Sylvie(7)

By: K. Langston


He was proud of him.

After a while, he finally lifts his red, swollen eyes to mine. “He’s gone forever, Syl. He’s never comin’ back.”

I don’t respond. What should I say? I should probably say what people normally say when someone dies. Things like I’m sorry, or he’s in a better place, or this is God’s plan, but none of those things sound right. None of those words will give Linc comfort right now, and anything less than acknowledging how much he’s hurting seems like a slap in the face to me.

So I remain silent, reaching up to cup his cheek. Something inside of me shifts as I look into his deep, sad eyes. I can’t define it and I’m afraid to acknowledge it but it’s there, and I swear, I think I see it reflecting back at me.

I long to take away his pain. To ease the grief that is consuming him. But I have no idea how to do that.

Linc stands abruptly, pulling a forearm across his wet face. Once he finds his composure, he looks at me again. Those beautiful green eyes that are always so full of life and bursting with happiness are now darkened with sorrow and despair.

The sight makes my heart twist with agony.

“I need to go,” he says. “I left Mama alone with Aunt Shirley. I just…I needed to see you. I needed to hear your voice.”

“Want me to come with you?” I offer.

I don’t want to leave his side.

I don’t want him to face any of this alone.

Of course he has his mother, but he will be strong for her. He will never allow his mother to see him fall apart like that. That’s why he came here. He knows he can’t keep it bottled up.

That’s not how Linc is built.

He feels every emotion with full force, and he knows he can let it go and feel it all with me. Whenever we are afraid or hurt or happy or sad, we always find what we need in each other.

“No, I need to be with Mama for a while.” He presses his lips to my forehead, the gesture filling me with warmth like it always does. “I’ll call you later,” he promises, his voice soft.

I watch helplessly as he walks to his pickup truck and climbs inside. Then I stay rooted to my spot on the porch until he disappears into a thick cloud of dust, taking my heart with him.





Past

Butterflies dance in my belly as I stand in front of the mirror. Twisting from side to side, I smooth down the front of my dress.

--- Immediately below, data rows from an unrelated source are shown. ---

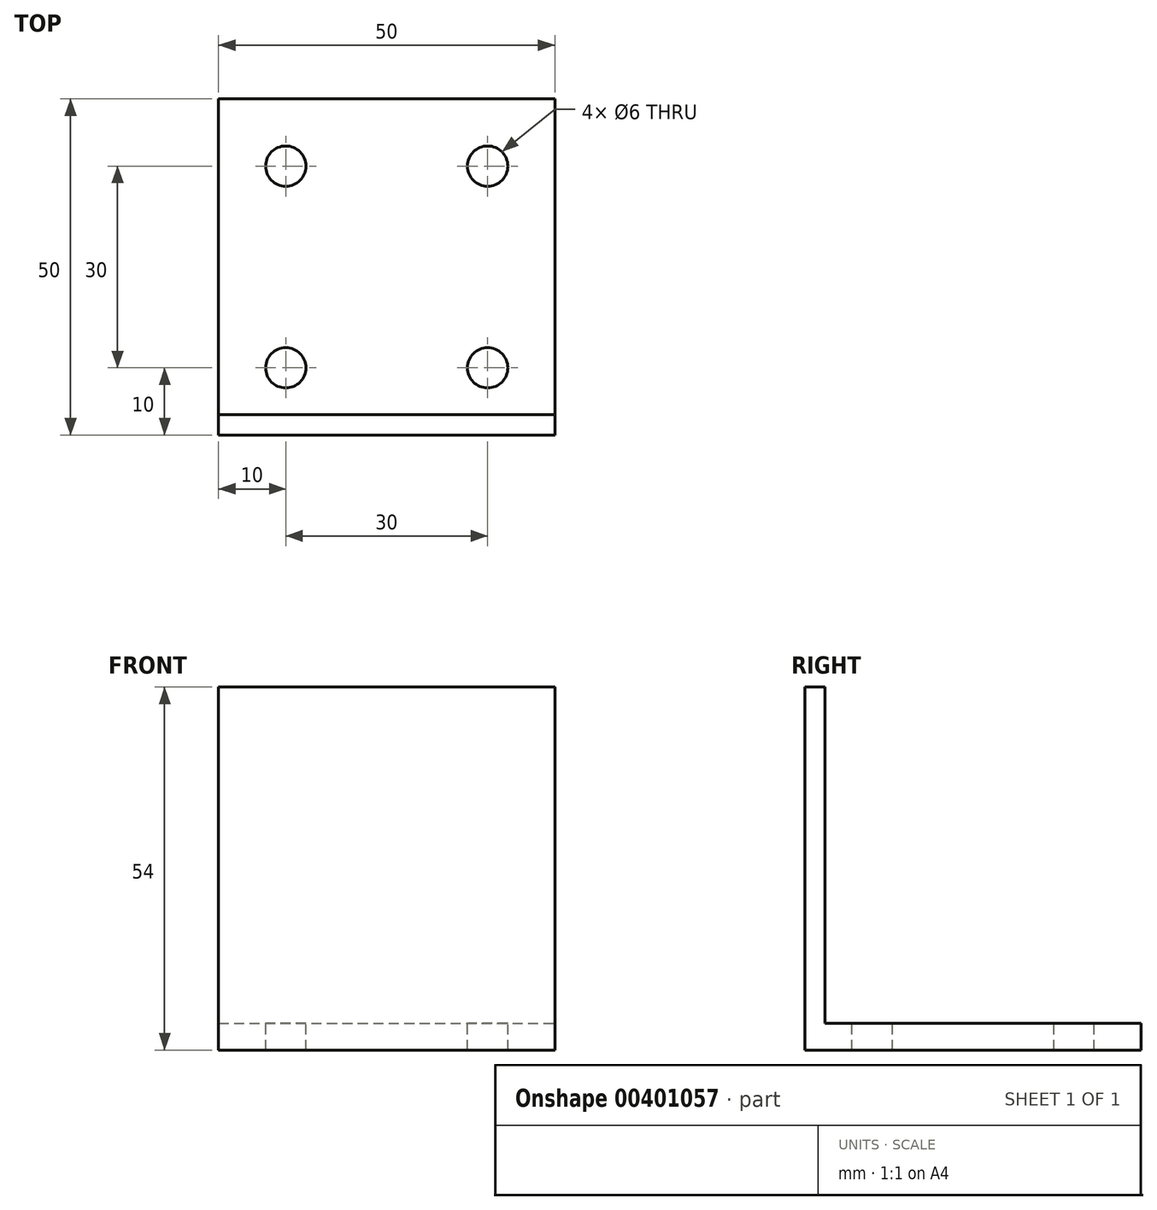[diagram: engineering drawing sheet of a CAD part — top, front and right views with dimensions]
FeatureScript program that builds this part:
annotation { "Feature Type Name" : "Feature", "Feature Type Description" : "" }
export const myFeature = defineFeature(function(context is Context, id is Id, definition is map)
    precondition{}
    {
        {
            var Q0;
            Q0=qCreatedBy(makeId("Top.planeOp"),FACE);
            var sketch = newSketch(context, id + "F0", { "sketchPlane" : qUnion([Q0])});
            skLineSegment(sketch, "E0.bottom", {"start": v(-25, 25) * mm, "end": v(25, 25) * mm});
            skLineSegment(sketch, "E0.top", {"start": v(-25, -25) * mm, "end": v(25, -25) * mm});
            skLineSegment(sketch, "E0.left", {"start": v(-25, 25) * mm, "end": v(-25, -25) * mm});
            skLineSegment(sketch, "E0.right", {"start": v(25, 25) * mm, "end": v(25, -25) * mm});
            skSolve(sketch);
        }
        {
            var Q0;
            Q0=makeQuery(id+"F0.imprint","IMPRINT",FACE,{"disambiguationData":[TD([[makeQuery(id+"F0.imprint","IMPRINT",EDGE,{"derivedFrom":sQuery(id+"F0.wireOp",EDGE,"E0.bottom")}),-1.0]])]});
            extrude(context, id + "F1", {"entities" : qUnion([Q0]), "depth" : 4 * mm});
        }
        {
            var Q0;
            Q0=makeQuery(id+"F1.opExtrude","CAP_FACE",FACE,{"disambiguationData":[OSD([sQuery(id+"F0.wireOp",EDGE,"E0.bottom"),sQuery(id+"F0.wireOp",EDGE,"E0.top"),sQuery(id+"F0.wireOp",EDGE,"E0.left"),sQuery(id+"F0.wireOp",EDGE,"E0.right")])],"isStart":false});
            var sketch = newSketch(context, id + "F2", { "sketchPlane" : qUnion([Q0])});
            skLineSegment(sketch, "E1.bottom", {"start": v(-25, -25) * mm, "end": v(25, -25) * mm});
            skLineSegment(sketch, "E1.top", {"start": v(-25, -22) * mm, "end": v(25, -22) * mm});
            skLineSegment(sketch, "E1.left", {"start": v(-25, -25) * mm, "end": v(-25, -22) * mm});
            skLineSegment(sketch, "E1.right", {"start": v(25, -25) * mm, "end": v(25, -22) * mm});
            skSolve(sketch);
        }
        {
            var Q0;
            Q0=makeQuery(id+"F2.imprint","IMPRINT",FACE,{"disambiguationData":[TD([[makeQuery(id+"F2.imprint","IMPRINT",EDGE,{"derivedFrom":sQuery(id+"F2.wireOp",EDGE,"E1.bottom")}),1.0]])]});
            extrude(context, id + "F3", {"entities" : qUnion([Q0]), "operationType" : NewBodyOperationType.ADD, "depth" : 50 * mm});
        }
        {
            var Q0;
            Q0=makeQuery(id+"F1.opExtrude","CAP_FACE",FACE,{"disambiguationData":[OSD([sQuery(id+"F0.wireOp",EDGE,"E0.bottom"),sQuery(id+"F0.wireOp",EDGE,"E0.top"),sQuery(id+"F0.wireOp",EDGE,"E0.left"),sQuery(id+"F0.wireOp",EDGE,"E0.right")])],"isStart":false});
            var sketch = newSketch(context, id + "F4", { "sketchPlane" : qUnion([Q0])});
            skCircle(sketch, "E2", {"center": v(-15, -15) * mm, "radius": 3 * mm});
            skCircle(sketch, "E3.1.0", {"center": v(15, -15) * mm, "radius": 3 * mm});
            skCircle(sketch, "E3.2.0", {"center": v(15, 15) * mm, "radius": 3 * mm});
            skCircle(sketch, "E3.3.0", {"center": v(-15, 15) * mm, "radius": 3 * mm});
            skPoint(sketch, "E3.center", {"position": v(0, 0) * mm});
            skSolve(sketch);
        }
        {
            var Q0;
            Q0=makeQuery(id+"F4.imprint","IMPRINT",FACE,{"disambiguationData":[TD([[makeQuery(id+"F4.imprint","IMPRINT",EDGE,{"derivedFrom":sQuery(id+"F4.wireOp",EDGE,"E3.3.0")}),1.0]])]});
            var Q1;
            Q1=makeQuery(id+"F4.imprint","IMPRINT",FACE,{"disambiguationData":[TD([[makeQuery(id+"F4.imprint","IMPRINT",EDGE,{"derivedFrom":sQuery(id+"F4.wireOp",EDGE,"E2")}),1.0]])]});
            var Q2;
            Q2=makeQuery(id+"F4.imprint","IMPRINT",FACE,{"disambiguationData":[TD([[makeQuery(id+"F4.imprint","IMPRINT",EDGE,{"derivedFrom":sQuery(id+"F4.wireOp",EDGE,"E3.1.0")}),1.0]])]});
            var Q3;
            Q3=makeQuery(id+"F4.imprint","IMPRINT",FACE,{"disambiguationData":[TD([[makeQuery(id+"F4.imprint","IMPRINT",EDGE,{"derivedFrom":sQuery(id+"F4.wireOp",EDGE,"E3.2.0")}),1.0]])]});
            extrude(context, id + "F5", {"entities" : qUnion([Q0, Q1, Q2, Q3]), "operationType" : NewBodyOperationType.REMOVE, "oppositeDirection" : true, "depth" : 25 * mm});
        }
    });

Mama is right, lavender is my color. My blue eyes pop against the silky fabric and complement my pale skin. The floor length gown has a beaded bodice and a somewhat revealing slit. It nearly gave my father a heart attack when we brought it home to show him, but I love it, and as usual, my mother talked him into letting me wear it.

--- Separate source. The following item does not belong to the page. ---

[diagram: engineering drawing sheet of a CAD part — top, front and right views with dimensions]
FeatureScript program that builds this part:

Rachel and I spent hours at the salon today. My updo is a delicate knot at the base of my head with blonde tendrils framing my face. I can’t remember ever being so nervous in my life. Even though I have no reason to be. I’m not going to prom with just anyone.

I’m going with Linc.

Tonight is the night. I’m finally going to tell Linc Matthews I’m in love with him.

God, I can’t believe I’m going through with this.

Nausea bubbles in my belly each time I think about it.

“Syl! Get your butt down here,” Linc hollers.

I smile, my heart fluttering in my chest.

Standing at the top of the stairs, he’s there waiting for me at the bottom. A big, goofy grin smothering his handsome face while he chats with my mom and dad.

They adore him, of course.

Everyone does.

Especially me.

His smile is contagious and anytime he’s in a room it’s full of light. Even after losing his father, Linc didn’t let it dampen his spirit. Of course he misses him very much, and some days I can still see the sadness in his eyes, but his father would not have wanted him to dwell on his death. So he finds ways to celebrate and remember his life through his music.

His hair has been trimmed for the occasion, but there are a few unruly pieces that always escape his attempt to tame the wild locks, a gift from his father, he always says. His tux fits his athletic body nicely and he’s wearing a lavender bow tie and vest to match my dress.

His gaze lifts to mine, and I have to hold onto the rail to keep my knees from buckling beneath me.

Those green eyes have become my weakness.